* _元の文章_:
>>>>>

乳房のしこり:どんな症状?原因やリスクは?自分で対処する方法は?どんなときに医療機関を受診すればいいの?
更新日:2020/11/11
- 乳腺専門医の大谷 彰一郎と申します。
- とつぜん乳房にしこりができたり、ひどい乳房のしこりが何日も続いたりすると、心配になりますよね。何か悪い原因で起こっているのではないか?と心配されたり、「病院に行ったほうが良いかな?」と不安になられたりするかもしれません。
- そこでこのページでは、乳房のしこりの一般的な原因や、ご自身での適切な対処方法、医療機関を受診する際の目安などについて役に立つ情報をまとめました。
- 私が日々の診察の中で、「特に気を付けてほしいこと」、「よく質問を受けること」、「あまり知られていないけど本当は説明したいこと」について記載をさせていただいています。
まとめ
- 乳房のしこりの80-90%は良性のしこりといわれています。
- 乳房のしこりは様々な原因が考えられます。

<<<<<

* _提供資料_:
>>>>>

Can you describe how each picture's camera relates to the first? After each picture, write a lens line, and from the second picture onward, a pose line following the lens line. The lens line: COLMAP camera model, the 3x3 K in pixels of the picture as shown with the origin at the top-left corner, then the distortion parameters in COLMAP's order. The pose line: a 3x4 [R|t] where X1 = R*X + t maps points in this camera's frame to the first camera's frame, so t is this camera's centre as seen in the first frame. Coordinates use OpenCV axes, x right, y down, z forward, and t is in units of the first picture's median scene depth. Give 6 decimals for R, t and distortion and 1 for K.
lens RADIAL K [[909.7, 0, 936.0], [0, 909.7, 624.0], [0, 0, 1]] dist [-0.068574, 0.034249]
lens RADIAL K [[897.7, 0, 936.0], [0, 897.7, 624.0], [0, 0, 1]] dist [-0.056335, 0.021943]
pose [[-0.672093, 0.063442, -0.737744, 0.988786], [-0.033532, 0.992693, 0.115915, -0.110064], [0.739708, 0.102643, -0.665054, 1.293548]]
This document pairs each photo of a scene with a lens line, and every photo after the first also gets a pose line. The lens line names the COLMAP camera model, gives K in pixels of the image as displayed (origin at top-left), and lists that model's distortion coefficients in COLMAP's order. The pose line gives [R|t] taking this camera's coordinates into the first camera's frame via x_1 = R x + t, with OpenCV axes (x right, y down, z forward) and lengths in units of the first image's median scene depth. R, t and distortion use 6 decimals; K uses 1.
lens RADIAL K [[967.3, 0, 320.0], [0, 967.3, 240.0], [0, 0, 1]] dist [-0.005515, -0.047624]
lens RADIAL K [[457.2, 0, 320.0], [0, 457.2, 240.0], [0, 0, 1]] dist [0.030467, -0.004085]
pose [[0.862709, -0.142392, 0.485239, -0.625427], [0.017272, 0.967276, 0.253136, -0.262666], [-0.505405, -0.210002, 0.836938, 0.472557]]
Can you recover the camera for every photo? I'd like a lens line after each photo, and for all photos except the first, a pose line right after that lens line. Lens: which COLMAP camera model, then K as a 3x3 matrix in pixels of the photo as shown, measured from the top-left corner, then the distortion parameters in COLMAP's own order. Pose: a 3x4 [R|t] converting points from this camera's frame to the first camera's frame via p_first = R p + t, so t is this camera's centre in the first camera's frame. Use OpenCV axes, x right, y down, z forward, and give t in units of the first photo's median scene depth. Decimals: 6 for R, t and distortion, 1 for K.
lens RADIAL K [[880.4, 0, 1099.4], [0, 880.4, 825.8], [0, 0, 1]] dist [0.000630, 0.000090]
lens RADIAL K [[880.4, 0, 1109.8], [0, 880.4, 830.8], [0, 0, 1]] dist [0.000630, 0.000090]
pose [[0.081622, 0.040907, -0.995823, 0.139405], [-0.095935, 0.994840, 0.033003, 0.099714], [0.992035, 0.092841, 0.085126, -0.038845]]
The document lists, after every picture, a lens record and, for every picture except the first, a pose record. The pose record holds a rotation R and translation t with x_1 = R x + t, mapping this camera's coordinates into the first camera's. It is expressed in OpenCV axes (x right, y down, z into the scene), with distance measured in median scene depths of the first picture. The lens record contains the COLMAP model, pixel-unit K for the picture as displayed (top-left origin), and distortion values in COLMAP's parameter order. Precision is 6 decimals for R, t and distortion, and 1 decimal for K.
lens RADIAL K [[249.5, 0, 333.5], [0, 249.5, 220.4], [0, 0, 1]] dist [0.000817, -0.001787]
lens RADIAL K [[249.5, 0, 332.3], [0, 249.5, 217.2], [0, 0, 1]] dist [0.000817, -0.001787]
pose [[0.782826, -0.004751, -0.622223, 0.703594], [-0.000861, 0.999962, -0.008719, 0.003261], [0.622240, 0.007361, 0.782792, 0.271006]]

<<<<<

乳房のしこりについての文章を、最後の文の後から書き継いでください。

- しこりを自覚したら、一人で悩まずに早めに乳腺クリニックや乳腺専門医を受診してください。
どんな症状?
- しこりは乳腺にできる、周りの乳腺の組織とは違って感じられる膨らみや、肥厚や、硬く触れる部分のことを指します。
- 乳がんでも、もちろんしこりができますが、乳腺症などの良性の病気でもしこりが見られます。
- 乳腺に出来るしこりの80-90%は良性だといわれています。
主な原因とその説明
- しこりとして考えられる原因として下記のような病気が挙げられます。
乳腺症
- 乳腺症は30-40歳代の女性に多く見られる乳腺の良性の変化です。
- 症状の特徴として皮膚が硬くなったり、乳房の痛み、乳頭の異常な分泌物などがあります。
- 皮膚が硬くなることは片方または多くは両方の乳房に、大きさが不ぞろいの境界がはっきりとしない、平らで硬いしこりとして触れることが多いです。
- 別の特徴としてしこりが月経前に増大し、月経後に縮小します。
- 月経周期によって大きさや硬さが変化する場合は乳腺症のことが多いです。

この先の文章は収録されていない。